Discussion in 'Wood and Canvas' started by white cedar, Jan 14, 2011.

  1. white cedar

    white cedar Curious about Wooden Canoes

    Hi: I am in the process of hanging the seat in a new solo canoe. Traditionally, seats are hung from the inwales on bronze bolts and spacer dowels. However, I was wondering if anyone has mounted the seat on cleats that were attached inside the hull? Your input would be appreciated!
  2. Dave Wermuth

    Dave Wermuth Who hid my paddle?


    lots of seats are set on cleats. Rushton, Shell Lake, and many others.
  3. Lew's Canoes

    Lew's Canoes Canoe Builder

    Solo Seat Angle

    Can anyone suggest the best angle to place a solo seat at for a canoe to be paddled from the kneeling position? I suppose it's a matter of whatever fits your butt, but someone must have worked this out already! Thanks, Lew
  4. JClearwater

    JClearwater Wooden Canoes are in the Blood

    For me at 5'10" the front of the seat is 1" lower than the back edge. That's assuming a typical width seat. The front edge, again for me, is about 9.5" above the bottom of the canoe or more correctly above the kneeling mat. You might try experimenting in your living room with the seat and a stack of blocks under each corner of the frame. If you set it too low you can't get your feet with shoes out from under when you want to switch from kneeling to sitting.

    Good luck,
    Jim C.
  5. Todd Bradshaw

    Todd Bradshaw Sailmaker

    If you've ever paddled a solo boat with a saddle, you probably noticed that the control over the boat was fantastic, compared to sitting on a seat. I suppose a big block of gray ethafoam is out of the question from a cosmetic standpoint, but if we could come up with some sort of wood and cane saddle, it would be very cool.

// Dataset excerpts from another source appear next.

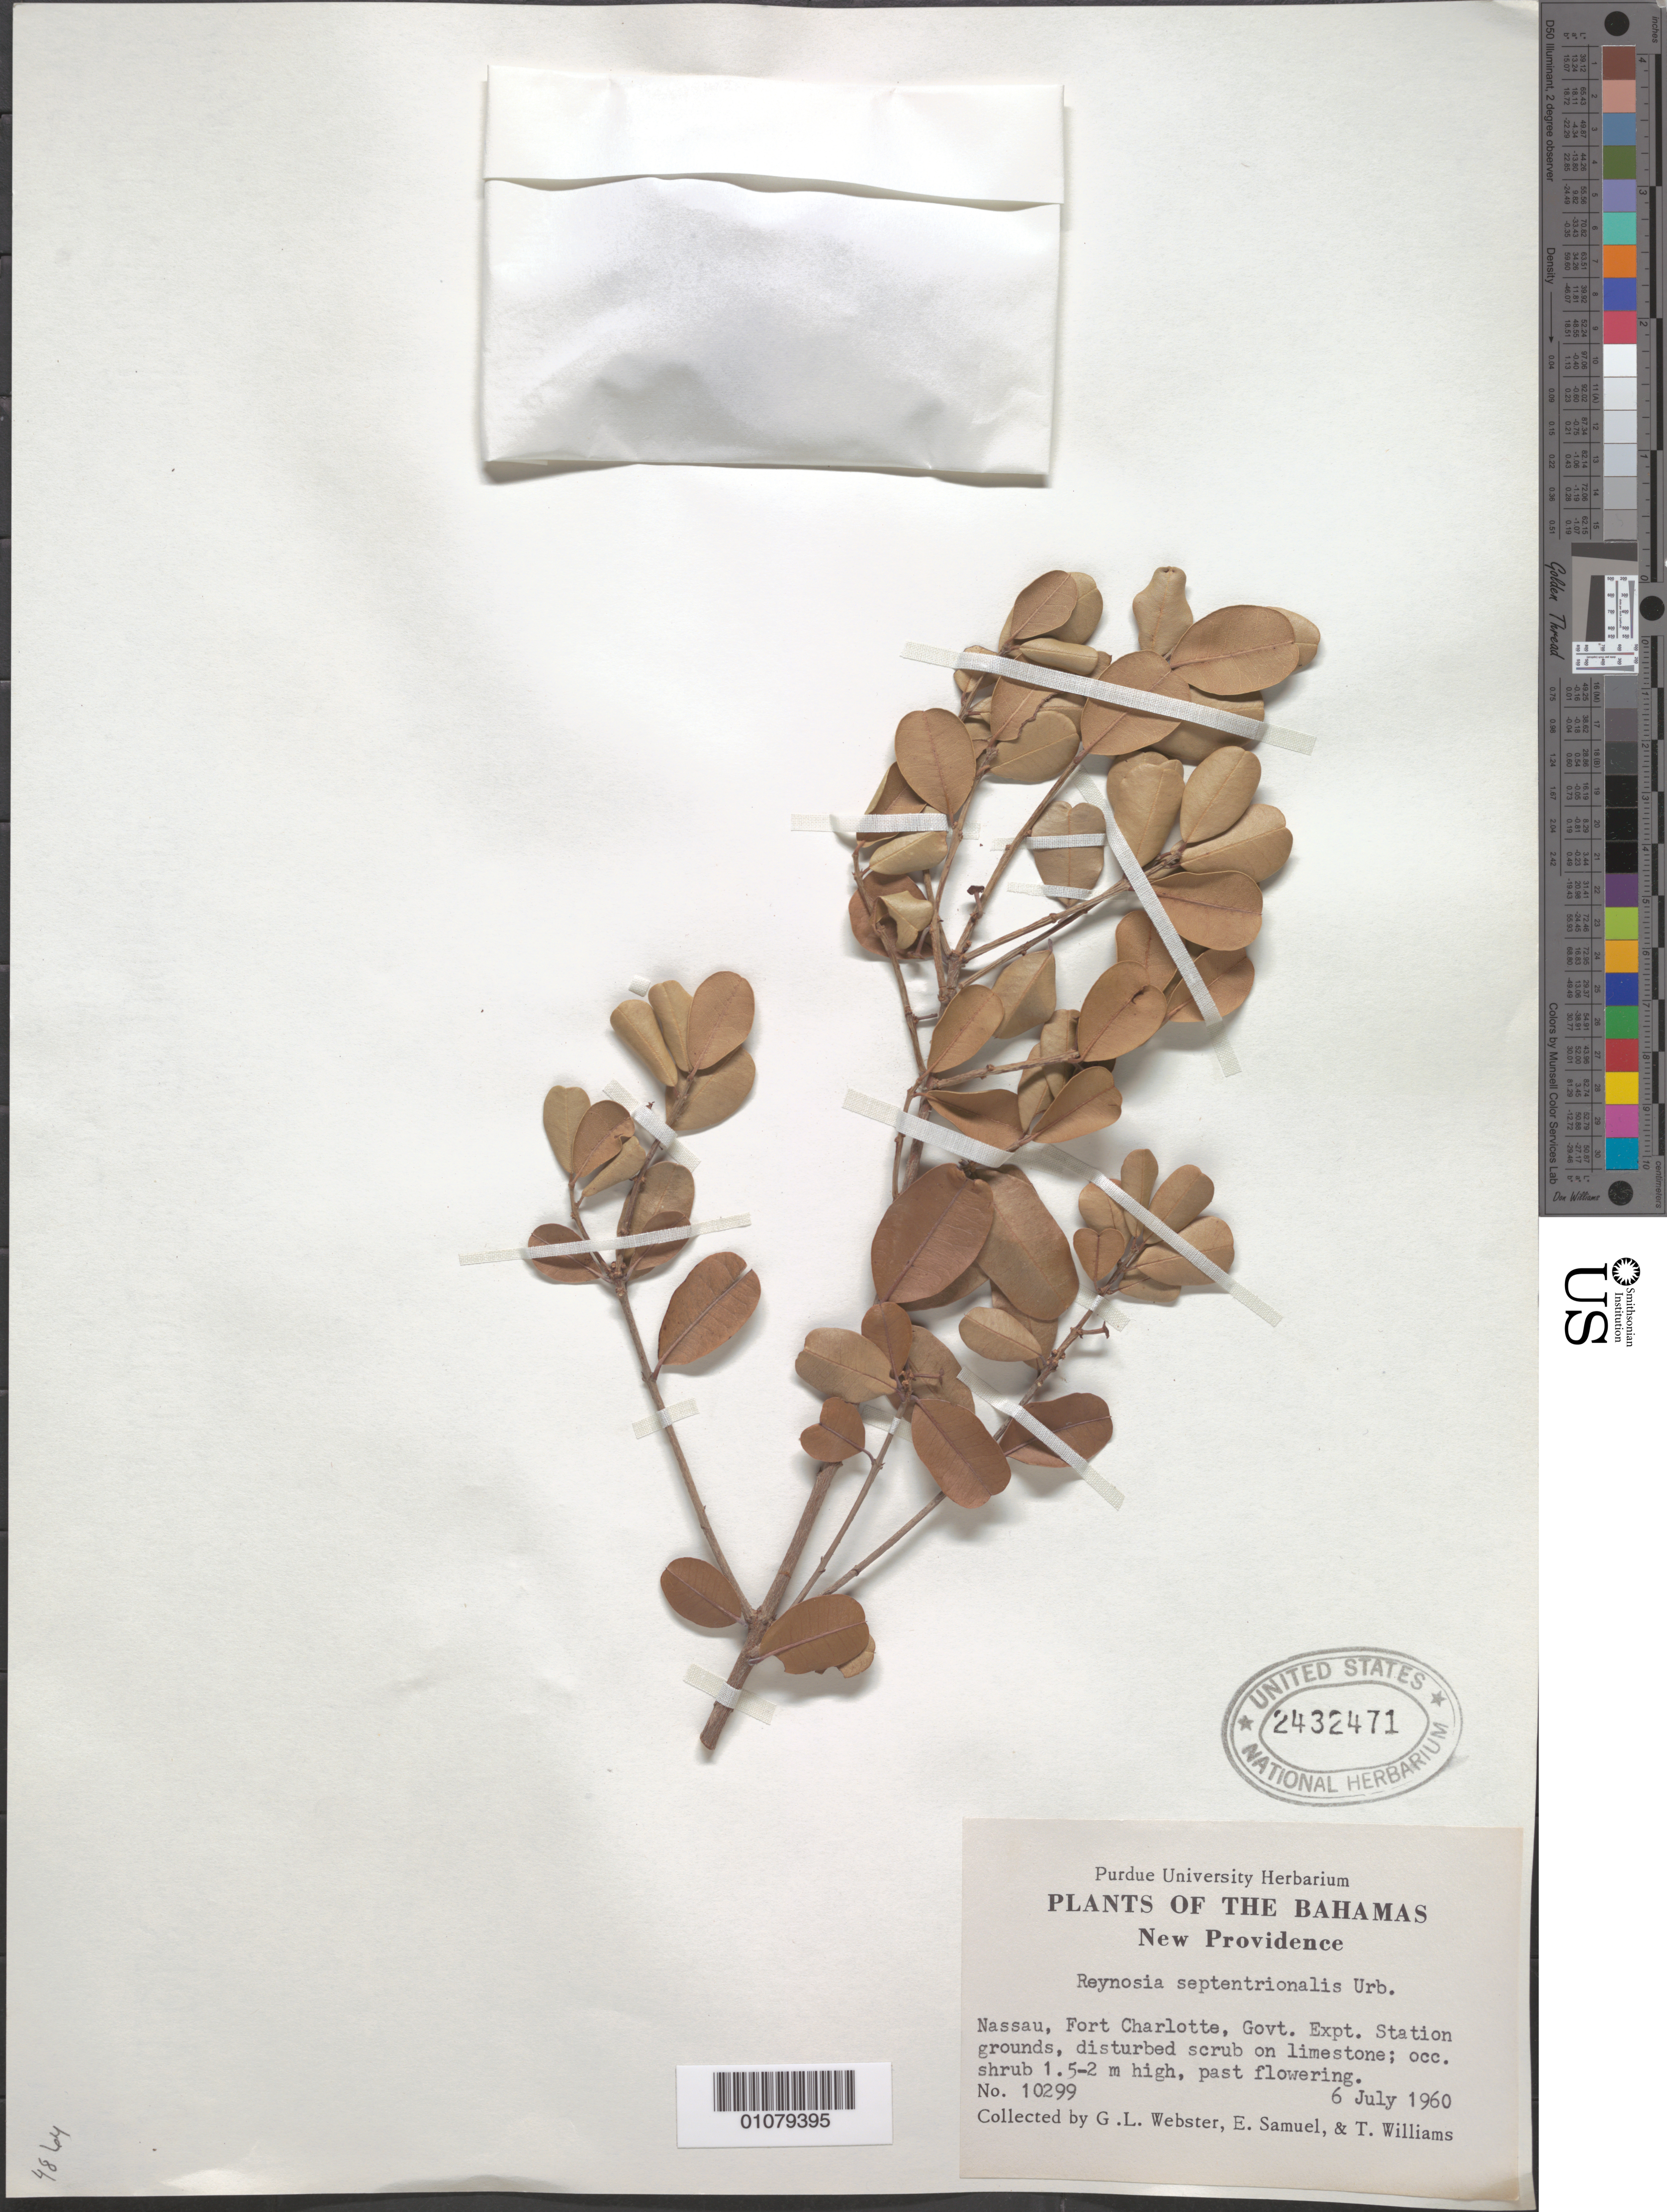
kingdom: Plantae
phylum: Tracheophyta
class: Magnoliopsida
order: Rosales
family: Rhamnaceae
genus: Reynosia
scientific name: Reynosia septentrionalis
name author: Urb.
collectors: G. L. Webster, E. Samuel & T. Williams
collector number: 10299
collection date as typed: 06 Jul 1960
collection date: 1960-07-06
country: Bahamas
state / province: New Providence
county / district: Nassau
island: New Providence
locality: Nassau, Fort Charlotte, Govt. Expt. Station grounds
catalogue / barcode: US 2432471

    The "cleats" that seats hang on are actually called "seat risers" in wooden boat language. Unfortunately though, if you do a google image search for seat risers to get some inspiration, about 95% of what shows up are for toilet seats.....eeeeeuuuuuuuwwww.
  6. Dan Miller

    Dan Miller cranky canoeist Staff Member

  7. pklonowski

    pklonowski Unrepentant Canoeist

    I had heard from someone (don't recall who or how many years back) that 15 degrees is a good starting point. Set up a mock up as suggested earlier, and play with it...

    Better yet, engineer the rig with adjustability in mind, so you can change mounting post lengths, or shims on the cleats, without too much difficulty. Then you can play with it in real time, on the water, where it matters.
  8. Max Peterson

    Max Peterson LOVES Wooden Canoes

    Lew, I use 15 degrees. It works for me on my little kneeling or "Buddha Bench". The advantage of my little bench is the ease of moving it about, side to side to move the canoe to the bilge and forward and backward to accomodate load and wind. Control is much better kneeling than sitting.